Маме мальчика неуютно и с «вовной» и без «а». Ей хорошо только с Потаповым. Но к буквам это не имеет отношения.
– Наталья Станиславовна, – говорит девочка Дина, рассматривая ноты. – А если будет конец света, то мы с вами – зачем? Пианино же сразу пойдут на дрова.
Дине десять лет. И у нее действительно раннее эстетическое развитие. Она увлекается апокалипсисом и моделированием одежды для кукол. Дина совсем не любит музыку. И мама мальчика ее понимает.
– А сейчас мы, Дина, зачем?
– Чтобы не сидеть одним дома. Чтобы быть под присмотром. Правильно?
– Нет. Да… Не знаю… – Наталья Станиславовна решительно открывает инструмент.
– Опять «Во поле береза стояла»? – удрученно вздыхает Дина. – И зачем мы только учим эту песню растительных браконьеров? – Она осторожно трогает клавиши и шепчет: – Вот и хорошо, что некому заломати… Вот и будет себе расти дерево…
– Тут аллегорический смысл. Это – про девушку…

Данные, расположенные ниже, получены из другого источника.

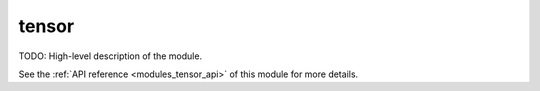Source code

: ..
    ----------------------------------------------------------------------------------------------
     Copyright (c) The Einsums Developers. All rights reserved.
     Licensed under the MIT License. See LICENSE.txt in the project root for license information.
    ----------------------------------------------------------------------------------------------

.. _modules_tensor:

======
tensor
======

TODO: High-level description of the module.

See the :ref:`API reference <modules_tensor_api>` of this module for more
details.

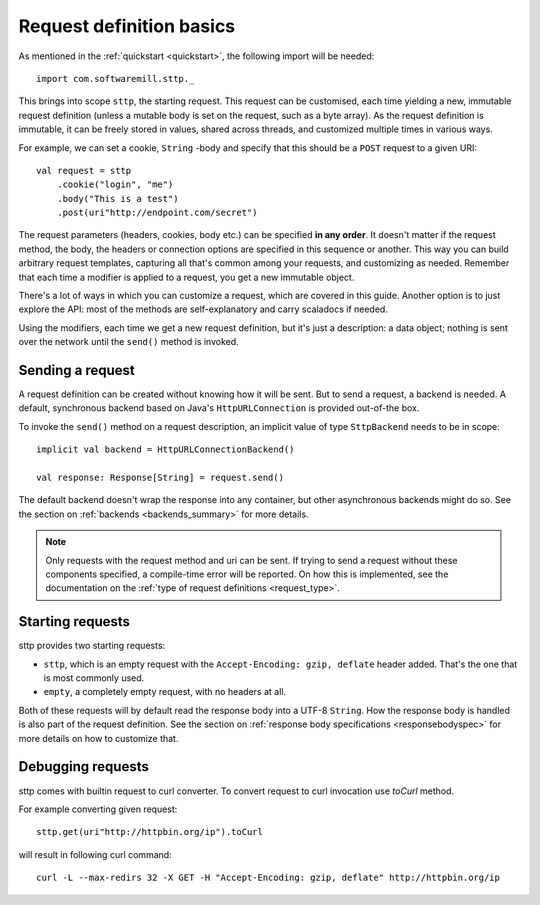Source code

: .. _request_basics:

Request definition basics
=========================

As mentioned in the :ref:`quickstart <quickstart>`, the following import will be needed::

  import com.softwaremill.sttp._

This brings into scope ``sttp``, the starting request. This request can be customised, each time yielding a new, immutable request definition (unless a mutable body is set on the request, such as a byte array). As the request definition is immutable, it can be freely stored in values, shared across threads, and customized multiple times in various ways.

For example, we can set a cookie, ``String`` -body and specify that this should be a ``POST`` request to a given URI::

  val request = sttp
      .cookie("login", "me")
      .body("This is a test")
      .post(uri"http://endpoint.com/secret")
  
The request parameters (headers, cookies, body etc.) can be specified **in any order**. It doesn't matter if the request method, the body, the headers or connection options are specified in this sequence or another. This way you can build arbitrary request templates, capturing all that's common among your requests, and customizing as needed. Remember that each time a modifier is applied to a request, you get a new immutable object.

There's a lot of ways in which you can customize a request, which are covered in this guide. Another option is to just explore the API: most of the methods are self-explanatory and carry scaladocs if needed.

Using the modifiers, each time we get a new request definition, but it's just a description: a data object; nothing is sent over the network until the ``send()`` method is invoked.

Sending a request
-----------------

A request definition can be created without knowing how it will be sent. But to send a request, a backend is needed. A default, synchronous backend based on Java's ``HttpURLConnection`` is provided out-of-the box.

To invoke the ``send()`` method on a request description, an implicit value of type ``SttpBackend`` needs to be in scope::

  implicit val backend = HttpURLConnectionBackend()
  
  val response: Response[String] = request.send()

The default backend doesn't wrap the response into any container, but other asynchronous backends might do so. See the section on :ref:`backends <backends_summary>` for more details.

.. note::

  Only requests with the request method and uri can be sent. If trying to send a request without these components specified, a compile-time error will be reported. On how this is implemented, see the documentation on the :ref:`type of request definitions <request_type>`.

Starting requests
-----------------

sttp provides two starting requests:

* ``sttp``, which is an empty request with the ``Accept-Encoding: gzip, deflate`` header added. That's the one that is most commonly used.
* ``empty``, a completely empty request, with no headers at all.

Both of these requests will by default read the response body into a UTF-8 ``String``. How the response body is handled is also part of the request definition. See the section on :ref:`response body specifications <responsebodyspec>` for more details on how to customize that.

Debugging requests
------------------

sttp comes with builtin request to curl converter. To convert request to curl invocation use `toCurl` method.

For example converting given request::

    sttp.get(uri"http://httpbin.org/ip").toCurl

will result in following curl command::

    curl -L --max-redirs 32 -X GET -H "Accept-Encoding: gzip, deflate" http://httpbin.org/ip


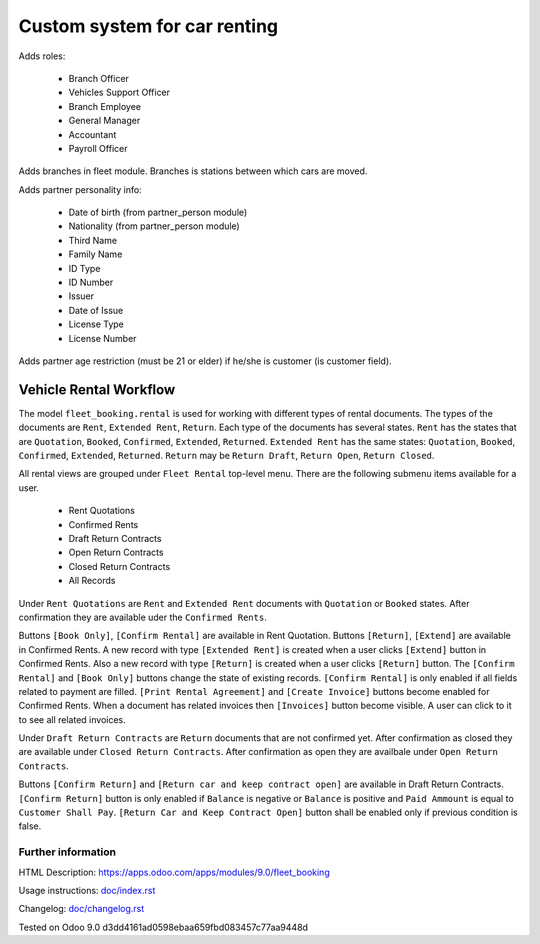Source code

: ===============================
 Custom system for car renting
===============================


Adds roles:

    - Branch Officer
    - Vehicles Support Officer
    - Branch Employee
    - General Manager
    - Accountant
    - Payroll Officer


Adds branches in fleet module. Branches is stations between which cars are moved.

Adds partner personality info:

    - Date of birth (from partner_person module)
    - Nationality (from partner_person module)
    - Third Name
    - Family Name
    - ID Type
    - ID Number
    - Issuer
    - Date of Issue
    - License Type
    - License Number

Adds partner age restriction (must be 21 or elder) if he/she is customer (is customer field).

-------------------------
 Vehicle Rental Workflow
-------------------------

The model ``fleet_booking.rental`` is used for working with different types of rental documents.
The types of the documents are ``Rent``, ``Extended Rent``, ``Return``.
Each type of the documents has several states.
``Rent`` has the states that are ``Quotation``, ``Booked``, ``Confirmed``, ``Extended``, ``Returned``.
``Extended Rent`` has the same states: ``Quotation``, ``Booked``, ``Confirmed``, ``Extended``, ``Returned``.
``Return`` may be ``Return Draft``, ``Return Open``, ``Return Closed``.

All rental views are grouped under ``Fleet Rental`` top-level menu. There are the following submenu items available for
a user.

 * Rent Quotations
 * Confirmed Rents 
 * Draft Return Contracts
 * Open Return Contracts 
 * Closed Return Contracts 
 * All Records 

Under ``Rent Quotations`` are ``Rent`` and ``Extended Rent`` documents with ``Quotation`` or ``Booked`` states.
After confirmation they are available uder the ``Confirmed Rents``.

Buttons ``[Book Only]``, ``[Confirm Rental]`` are available in Rent Quotation.
Buttons ``[Return]``, ``[Extend]`` are available in Confirmed Rents.
A new record with type ``[Extended Rent]`` is created when a user clicks ``[Extend]`` button in Confirmed Rents. 
Also a new record with type ``[Return]`` is created when a user clicks ``[Return]`` button.
The ``[Confirm Rental]`` and ``[Book Only]`` buttons change the state of existing records.
``[Confirm Rental]`` is only enabled if all fields related to payment are filled.
``[Print Rental Agreement]`` and ``[Create Invoice]`` buttons become enabled for Confirmed Rents.
When a document has related invoices then ``[Invoices]`` button become visible.
A user can click to it to see all related invoices.

Under ``Draft Return Contracts`` are ``Return`` documents that are not confirmed yet.
After confirmation as closed they are available under ``Closed Return Contracts``.
After confirmation as open they are availbale under ``Open Return Contracts``.

Buttons ``[Confirm Return]`` and ``[Return car and keep contract open]`` are available in Draft Return Contracts.
``[Confirm Return]`` button is only enabled if ``Balance`` is negative or ``Balance`` is positive and ``Paid Ammount`` is equal to ``Customer Shall Pay``.
``[Return Car and Keep Contract Open]`` button shall be enabled only if previous condition is false.



Further information
-------------------

HTML Description: https://apps.odoo.com/apps/modules/9.0/fleet_booking

Usage instructions: `<doc/index.rst>`_

Changelog: `<doc/changelog.rst>`_

Tested on Odoo 9.0 d3dd4161ad0598ebaa659fbd083457c77aa9448d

– Девушку и маньяка? – оживляется Дина и вполне сносно, даже с каким-то чувством играет мелодию. Но все равно ерзает и косится в сторону ноутбука (или правильно – лэптопа?). Дина без ноутбука, двух мобильных телефонов, водителя, «лексуса» и охранника – вообще никак. Никак и никуда. По этому поводу она вздыхает и говорит, что ей тяжела, конечно, шапка Банабака. Но noblesse oblige.[3]
Дина – это безотходный элитарный потаповский цикл. Динину маму, дочь ответственного советского работника, долго вынашивал в своей клинике Потапов-старший.